* What you have to do *
From the page on choosing school subjects below, copy out word for word the passage that starts at "What subjects are" and ends after "what is it?".

* Document segment *
######

Choosing my subjects

Thinking about what subjects to take at school? We can help you with the decision.

Subject choices tool

Where could my subjects take me?
Use this search to find out. Enter up to six school subjects including Foundation Apprenticeships. We’ll find jobs where your subjects could be useful.

1 2 3 4 5 6

Why subject choices are important


Your subject choices can have an impact on what you study at college or university, and what job you go on to in the future. So, you probably have a lot of questions.

How will English help you? Will maths and chemistry be important in your career? Should you take music forward?

There are a lot of things to think through before making your decision.

Five big questions when you're choosing your subjects

Answering these questions will help when you’re making your decision. You can use them to put together a shortlist of subjects.

How do you like to learn?

Do you like English and drama because you get to talk and listen? Or woodwork because you are good with your hands? Working out how you like to learn can help you choose your subjects.

Where could they take you?

Know what you want to do when you leave school? Picking the right subjects could help you get there, or keep your options open if you haven’t decided yet.

What subjects do you enjoy?

You're more likely to get better marks in subjects that you find interesting. Does time fly by in some subjects and go at a snail’s pace in others?

What subjects are you good at?

What do you get your best marks in? There may be some you've never studied before but would do well in. Use your My World of Work account and try the Strengths quiz for ideas.

What do others think you’re good at?

Talk to your parents, friends, family, teachers and careers adviser. What do they think would suit you and why? Ask for their opinions, and see how they weigh up with your own thoughts.

Foundation Apprenticeships


Thinking about your S4/S5 subject choices? A Foundation Apprenticeship (FA) could be perfect for you.

But what is it?

A Foundation Apprenticeship is:

  • The same level as a Higher - you take it as one of your senior subject choices and work towards a qualification over one or two years
  • Helps you learn what working life is really like - offering work experience with an employer and time learning at college
  • Available in many industries including engineering, financial services and digital technology

Sound appealing? Find out what's available in your school on

What to avoid

A pile of post-it notes with the male and female symbols printed on them

It’s easy to choose subjects for the wrong reasons, too. Avoid picking subjects just because:

  1. You like the teacher – the teacher may change
  2. There isn’t much homework – that will change
  3. Your friends are taking the subject – it might be right for them, but not for you


Think something is a boys or girls subject? There’s no such thing. Careers expert Beth Urquhart explains why you shouldn’t let stereotypes get in the way of picking the subjects you want.

######

* Collected data *
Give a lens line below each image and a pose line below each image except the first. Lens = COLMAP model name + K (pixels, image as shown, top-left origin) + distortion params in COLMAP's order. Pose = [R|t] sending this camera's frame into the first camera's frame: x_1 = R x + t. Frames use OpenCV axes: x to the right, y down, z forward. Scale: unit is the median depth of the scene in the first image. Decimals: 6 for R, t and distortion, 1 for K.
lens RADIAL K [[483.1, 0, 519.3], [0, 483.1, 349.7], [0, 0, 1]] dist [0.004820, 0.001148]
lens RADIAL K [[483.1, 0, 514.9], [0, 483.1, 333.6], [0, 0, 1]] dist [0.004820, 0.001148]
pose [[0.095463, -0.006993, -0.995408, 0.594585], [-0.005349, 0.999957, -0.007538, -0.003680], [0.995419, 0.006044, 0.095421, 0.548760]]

######

* Output for this exercise *
What subjects are you good at?

What do you get your best marks in? There may be some you've never studied before but would do well in. Use your My World of Work account and try the Strengths quiz for ideas.

What do others think you’re good at?

Talk to your parents, friends, family, teachers and careers adviser. What do they think would suit you and why? Ask for their opinions, and see how they weigh up with your own thoughts.

Foundation Apprenticeships


Thinking about your S4/S5 subject choices? A Foundation Apprenticeship (FA) could be perfect for you.

But what is it?